Located along the Texas border in the southeast section of the state, Choctaw County today is home to dozens of cannabis business licenses for cultivators, processors, and dispensaries. But 30 years ago during 1989 and 1990, commando-trained and heavily armed drug enforcers executed eradication campaigns throughout an area where cannabis is freely grown today.
One archived Tulsa World story from a September 1990 grow raid describes a typical scene. There were 65 Oklahoma National Guard soldiers who participated with six helicopters, plus three-dozen armed agents from the Oklahoma Bureau of Narcotics and Dangerous Drugs Control.
But there were no arrests when a Tulsa World reporter was present on the first day of a series of such planned raids that drug enforcers had dubbed “Operation Flashback.”
During sweeps through southeastern Oklahoma, authorities did manage to seize “up to” 4,000 marijuana plants. Officials called the plants “high quality” and claimed they had a street value of $8 million.
As if straight out of a 1990s action-movie thriller, one agent from the Oklahoma Bureau of Narcotics and Dangerous Drugs vowed to the media that such grow raids would continue “until we can’t find any more.” A colonel from the Oklahoma National Guard piled on, according to the World:
“Col. Bill Francis ... said soldiers would remain in southeast Oklahoma ‘as long as the bureau needs us. Everyone keeps asking us about possible war in the Middle East and our role in it. But we have a war going on right now down here in southeast Oklahoma.’”
The United States at the time was just beginning to launch the first Iraq War, also known as the Gulf War, and it was uncertain who might be sent to fight in the Middle East. In the meantime, the Oklahoma National Guard was keeping itself busy by fighting the state’s war on cannabis.
Oklahoma grow raids the year prior in 1989 had included over 100 National Guard soldiers. Drug agents boasted about eradicating another 3.2 million cannabis plants. On one noteworthy occasion again in Hugo, a weed eradication operation was observed by then-Oklahoma Gov. Henry Bellmon, a major proponent of the state’s anti-drug campaign at the time.
On this day in 1989 and with reporters watching, Bellmon had a front-row seat to the height of Oklahoma’s war on weed. These raids were dubbed “Operation Quiet Storm” and included 150 state and local law enforcers, National Guard troops, and agents from the Oklahoma Bureau of Narcotics and Dangerous Drugs. Authorities said they seized between 3,000 to 5,000 plants, and one man was arrested on suspicion of cultivation.

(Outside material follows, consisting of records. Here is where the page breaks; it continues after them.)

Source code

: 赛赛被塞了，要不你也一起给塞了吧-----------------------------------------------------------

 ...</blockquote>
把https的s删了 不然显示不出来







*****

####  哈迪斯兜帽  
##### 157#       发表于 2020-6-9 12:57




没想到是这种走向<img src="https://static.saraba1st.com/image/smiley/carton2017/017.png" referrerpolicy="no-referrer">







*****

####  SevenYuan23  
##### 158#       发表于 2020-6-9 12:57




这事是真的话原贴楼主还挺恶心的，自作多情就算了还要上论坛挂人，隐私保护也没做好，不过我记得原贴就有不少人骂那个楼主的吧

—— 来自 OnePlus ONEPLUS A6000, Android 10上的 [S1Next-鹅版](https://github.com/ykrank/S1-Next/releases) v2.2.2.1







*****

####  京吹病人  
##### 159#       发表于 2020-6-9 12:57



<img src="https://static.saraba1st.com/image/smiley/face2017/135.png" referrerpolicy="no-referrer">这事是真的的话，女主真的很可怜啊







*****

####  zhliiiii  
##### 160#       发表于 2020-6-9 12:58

Gov. Bellmon even got in on the action, according to the World in another story, and “accompanied officers and guardsmen into the hot, steamy fields where he helped cut and load plants.” Dressed in khaki pants, boots, and a hat emblazoned with the bureau acronym OBNDD, Gov. Bellmon “used a machete to whack down the thriving plants.”
“We’ve decided not to allow this sort of thing in our state,” Bellmon told the media. “We are a law-abiding state and are going to keep it that way.”
Of course, things have dramatically changed in Oklahoma since that time. The state surpassed $800 million in legal cannabis sales during 2020, far more than early market predictions. Licensing sign-ups are obliterating forecasts. As of early February, more than 370,000 people had patient medical marijuana licenses and more than 10,000 people had cannabis business licenses.
Compare that to better-established markets in Washington State, Oregon, and Colorado, where the number of cannabis dispensary licenses is far lower per 10,000 residents. The business barriers to entry in Oklahoma are also vastly lower with dispensary licenses generally costing $2,500 compared to $40,000 in Maryland, $30,000 in Pennsylvania, and $200,000 in New York State.